Politica

Lo scontro alla Camera, i tormenti di Berlusconi

Il premier innervosito dalle risse in aula e dalle tensioni nella maggioranza. Napolitano minaccia di scogliere il Parlamento

Lo scontro alla Camera, 
i tormenti di Berlusconi

L'ultimo sondaggio è di ieri mattina. Sil­vio Berlusconi ha la fiducia del 50 per cento degli italiani. Un re­cord tra gli attuali premier europei il cui gradimento, da Sarkozy alla Merkel, non supera in questi giorni il 20. Eppure il premier ha non pochi tormenti, a partire da quelli che gli procura la sua maggioranza non sempre lucida e conscia che si sta camminando su terreno minato. La Camera è diven­tata un ring nel quale, per di più, l’arbitro Fini tifa per l’avversario. L’opposizione ormai è un manipolo di pro­vocatori che ha definitiva­mente rinunciato a fare po­litica. Capita poi, per com­plicare la situazione, che a qualcuno del centrodestra saltino i nervi. L’altro gior­no è toccato a La Russa, ieri a un deputato che ha lancia­to un palla di giornale ad­dosso a Fini e addirittura al ministro Alfano, uno che la pazienza non l’aveva mai persa, che ha lanciato il suo tesserino di deputato.

Immagini forti, che fan­no alzare gli ascolti di tele­giornali e dibattiti tv. Per l’informazione è una pac­chia. Mentana e Santoro ringraziano, ma oltre non si capisce il senso.

Oggi fare a pugni con Fini è come sparare sulla Croce Rossa. Il suo Fli nei sondag­gi veri è ormai stabile da tempo sotto il tre per cento. Il Pdl ha vinto, il nemico in­terno è stato smascherato e ora è all’angolo, da Fare Fu­t­uro è diventato Senza Futu­ro. Non è più un problema, anzi, senza Fini in maggio­ranza le cose non potranno che andare meglio, a parti­re dalle riforme che l’ex lea­der di An sosteneva in pub­blico e boicottava dietro le quinte.

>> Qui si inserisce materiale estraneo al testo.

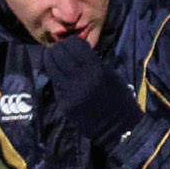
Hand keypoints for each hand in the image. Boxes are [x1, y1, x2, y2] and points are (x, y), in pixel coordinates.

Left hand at [44, 36, 144, 150]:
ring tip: (52, 57)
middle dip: (57, 48)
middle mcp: (81, 79)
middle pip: (59, 54)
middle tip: (57, 48)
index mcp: (96, 69)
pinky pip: (56, 84)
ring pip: (52, 68)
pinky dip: (55, 76)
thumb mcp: (109, 74)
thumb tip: (75, 51)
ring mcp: (70, 92)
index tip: (70, 42)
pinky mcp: (65, 104)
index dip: (70, 41)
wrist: (117, 127)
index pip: (74, 46)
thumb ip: (92, 62)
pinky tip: (58, 74)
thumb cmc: (118, 98)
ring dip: (50, 60)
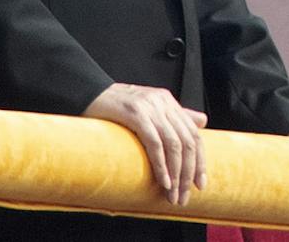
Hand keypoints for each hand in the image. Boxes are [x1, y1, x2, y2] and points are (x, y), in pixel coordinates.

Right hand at [83, 83, 206, 204]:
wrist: (86, 93)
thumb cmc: (114, 106)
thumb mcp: (148, 109)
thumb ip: (175, 115)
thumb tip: (202, 122)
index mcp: (168, 102)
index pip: (194, 134)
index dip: (200, 161)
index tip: (200, 184)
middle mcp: (163, 102)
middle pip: (187, 142)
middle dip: (189, 173)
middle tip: (185, 196)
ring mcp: (151, 107)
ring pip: (174, 145)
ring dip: (176, 174)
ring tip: (173, 194)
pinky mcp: (136, 113)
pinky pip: (154, 143)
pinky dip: (161, 165)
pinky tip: (163, 181)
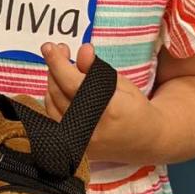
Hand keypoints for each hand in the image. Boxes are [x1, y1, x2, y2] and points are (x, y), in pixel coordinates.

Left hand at [41, 42, 161, 158]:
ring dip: (52, 81)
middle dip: (54, 68)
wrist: (145, 141)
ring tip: (62, 67)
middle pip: (58, 92)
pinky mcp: (74, 146)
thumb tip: (82, 50)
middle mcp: (91, 129)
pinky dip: (53, 98)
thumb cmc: (136, 110)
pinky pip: (53, 117)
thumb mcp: (123, 84)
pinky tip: (60, 86)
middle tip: (58, 51)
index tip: (49, 47)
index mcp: (108, 111)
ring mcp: (81, 141)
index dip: (58, 63)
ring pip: (52, 104)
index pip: (73, 83)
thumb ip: (98, 69)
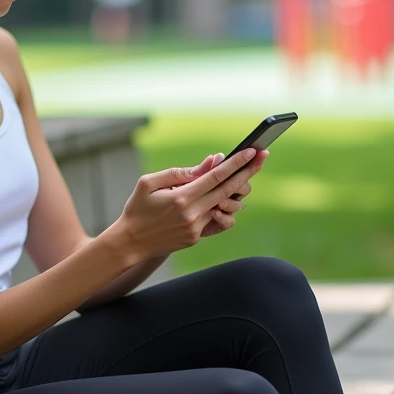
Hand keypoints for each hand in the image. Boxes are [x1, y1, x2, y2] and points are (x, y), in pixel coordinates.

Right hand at [113, 148, 269, 258]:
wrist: (130, 242)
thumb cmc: (137, 208)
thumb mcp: (149, 183)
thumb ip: (180, 172)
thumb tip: (209, 163)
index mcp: (182, 197)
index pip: (217, 176)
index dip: (236, 162)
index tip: (251, 151)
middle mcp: (193, 213)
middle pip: (229, 189)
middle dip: (248, 172)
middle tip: (263, 156)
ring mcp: (197, 228)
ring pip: (226, 206)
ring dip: (236, 191)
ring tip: (241, 177)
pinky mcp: (197, 237)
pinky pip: (218, 220)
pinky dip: (222, 208)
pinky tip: (222, 200)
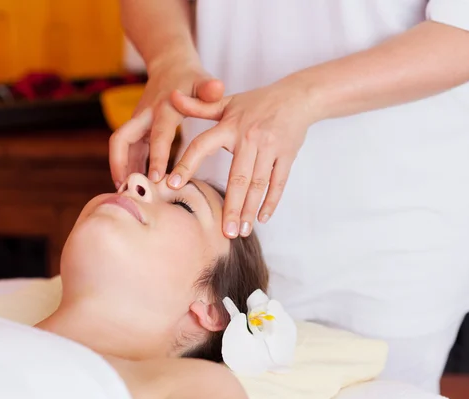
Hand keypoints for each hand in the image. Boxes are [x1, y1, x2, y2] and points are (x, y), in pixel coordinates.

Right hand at [109, 58, 224, 188]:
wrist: (170, 65)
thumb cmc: (191, 78)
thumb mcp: (203, 80)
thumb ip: (210, 89)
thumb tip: (218, 88)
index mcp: (164, 107)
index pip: (158, 134)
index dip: (156, 156)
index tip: (156, 177)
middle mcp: (146, 115)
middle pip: (121, 138)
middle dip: (119, 163)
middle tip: (125, 188)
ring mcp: (138, 122)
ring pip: (121, 146)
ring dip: (120, 168)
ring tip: (124, 194)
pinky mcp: (137, 129)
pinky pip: (128, 150)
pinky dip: (128, 167)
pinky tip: (134, 185)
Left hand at [168, 76, 319, 237]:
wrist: (297, 97)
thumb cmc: (257, 102)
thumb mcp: (226, 101)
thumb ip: (198, 106)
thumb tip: (171, 96)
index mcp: (229, 126)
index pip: (201, 146)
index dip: (186, 164)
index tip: (172, 185)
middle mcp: (249, 138)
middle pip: (238, 178)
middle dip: (231, 207)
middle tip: (225, 232)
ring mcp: (270, 147)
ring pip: (258, 185)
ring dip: (250, 210)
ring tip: (242, 231)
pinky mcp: (287, 155)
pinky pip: (278, 182)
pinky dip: (271, 201)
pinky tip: (262, 218)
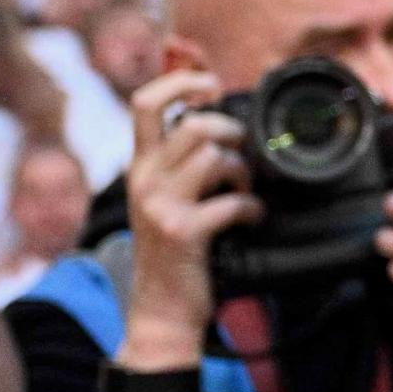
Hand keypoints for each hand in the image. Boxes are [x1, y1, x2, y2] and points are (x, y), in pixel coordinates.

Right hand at [115, 67, 256, 367]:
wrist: (161, 311)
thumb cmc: (174, 250)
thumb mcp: (166, 198)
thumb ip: (181, 160)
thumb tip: (211, 116)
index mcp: (140, 166)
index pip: (145, 103)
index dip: (180, 81)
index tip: (210, 83)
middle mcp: (144, 180)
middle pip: (194, 125)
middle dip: (232, 131)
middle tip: (243, 153)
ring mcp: (161, 206)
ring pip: (215, 157)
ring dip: (243, 172)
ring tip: (244, 191)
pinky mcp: (183, 232)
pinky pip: (231, 202)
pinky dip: (252, 209)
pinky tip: (251, 219)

Al diavolo Fini e i finiani, ci si occupi di governare in un nuovo scenario che pre­vede pari dignità tra il Pdl e quei deputati (e senatori) che con un gesto di respon­sabilità (e perché no, inte­resse) hanno permesso a questa maggioranza di sta­re in piedi e continuare a go­vernare. Tra galantuomini i conti si saldano, anche in termini di poltrone. L’ex mi­nistro Scajola, capo dei mal­pancisti per alcune nomine di uomini non di Forza Ita­lia (tipo lui stesso) se ne fa faccia una ragione. Anche perché quasi otto elettori su dieci del centrodestra non gli hanno perdonato il pa­sticcio della casa vista Co­losseo e non sarebbero quindi felici, per il momen­to, di vederlo tornare al go­verno o al vertice del parti­to.

Anche la Lega, alleato lea­le e decisivo di Berlusconi, ha qualche problema inter­no che si potrebbe riflettere sull’efficienza del governo. La questione dei clandesti­ni è delicata e complicata per tutti ma soprattutto per il Carroccio, partito di go­verno a Roma e di lotta sul territorio, a maggior ragio­ne se si è alla vigilia di una importante tornata elettora­le amministrativa. Passino le dichiarazioni sui giorna­li, ci stanno pure gli slogan ad effetto, ma se il governo si è impegnato a liberare Lampedusa dai clandestini in pochi giorni, nessuno del­la maggioranza può tirarsi indietro o fare valere que­stioni di bottega, costi quel che costi. Soprattutto se si è ministro degli Interni. Se lu­nedì Berlusconi in persona andrà in Tunisia, un moti­vo ci sarà.

Forse qualcuno non ha fatto bene o abba­stanza.